Frequentemente o empresário faz mais do que as suas próprias tarefas, perdendo tempo precioso em funções que podiam ser delegadas a colaboradores ou subcontratadas. Da próxima vez pense se o investimento de subcontratar essa função, não seria rentabilizado se lhe permitisse focar nas suas tarefas principais.

  • Manter o foco

A nossa capacidade de concentração varia ao longo do dia, pelo que é essencial perceber quais são as nossas horas mais produtivas e reservá-las para algumas tarefas que exijam maior concentração. Preencher a agenda com demasiadas atividades diferentes pode também ser prejudicial, pois não nos permite focar a 100% ou “mudar o chip” entre uma e outra. Se possível, tente concentrar todas as reuniões num dia específico, por exemplo, evitando que ao longo da semana esteja sempre a interromper outras tarefas para ir a uma reunião.

  • Evitar interrupções

Se uma tarefa exige concentração, não podemos estar atentos a 10 outras ao mesmo tempo. Desligue as notificações do e-mail, tire o som ao telemóvel e peça aos seus colaboradores para não o interromperem durante um período pré-determinado de tempo e verá que algumas tarefas que se arrastavam por uma tarde inteira, ficam despachadas em poucas horas.

  • Criar procedimentos

Muitos empresários recorrem à memória e à sua experiência para funcionarem no seu dia-a-dia, especialmente no que diz respeito a processos repetitivos. Contudo, a dependência quase por completo dos conhecimentos de uma única pessoa implica que todas as decisões sejam despejadas nos seus ombros. Assim, um mecanismo que pode ajudar nestas situações é deixar tudo por escrito, de forma pormenorizada. Algo que, para um empresário experiente, é quase instintivo, pode ser um grande quebra-cabeças para um novo colaborador e, ao deixar os processos por escrito, evitam-se confusões e falhas de comunicação. Além disso, pode passar algumas decisões para outras pessoas, libertando algum stress.

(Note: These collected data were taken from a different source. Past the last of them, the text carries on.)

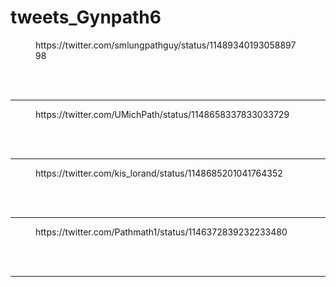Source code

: # tweets_Gynpath6


<figure class="wp-block-embed-twitter wp-block-embed is-type-rich">
<div class="wp-block-embed__wrapper">
https://twitter.com/smlungpathguy/status/1148934019305889798</div></figure>
<br>
<br>
<hr>

<figure class="wp-block-embed-twitter wp-block-embed is-type-rich">
<div class="wp-block-embed__wrapper">
https://twitter.com/UMichPath/status/1148658337833033729</div></figure>
<br>
<br>
<hr>

<figure class="wp-block-embed-twitter wp-block-embed is-type-rich">
<div class="wp-block-embed__wrapper">
https://twitter.com/kis_lorand/status/1148685201041764352</div></figure>
<br>
<br>
<hr>

<figure class="wp-block-embed-twitter wp-block-embed is-type-rich">
<div class="wp-block-embed__wrapper">
https://twitter.com/Pathmath1/status/1146372839232233480</div></figure>
<br>
<br>
<hr>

  • Aprender a não controlar

Abdicar do controlo pode ser assustador e muitos empresários sentem alguma dificuldade em confiar decisões aos seus colaboradores, preferindo fazer tudo sozinhos ou controlando atentamente cada etapa do processo. Isto não só limita o desenvolvimento de autonomia dos colaboradores, como aumenta o stress e a sua capacidade de se focar naquilo em que é essencial, pondo em causa o sucesso da empresa.

É sempre importante manter em mente o facto de que uma empresa funciona através da colaboração entre todos os trabalhadores e que, mesmo que existam algumas falhas nas primeiras tentativas, um colaborador nunca vai conseguir assumir uma tarefa de forma autónoma se não lhe for dada essa oportunidade.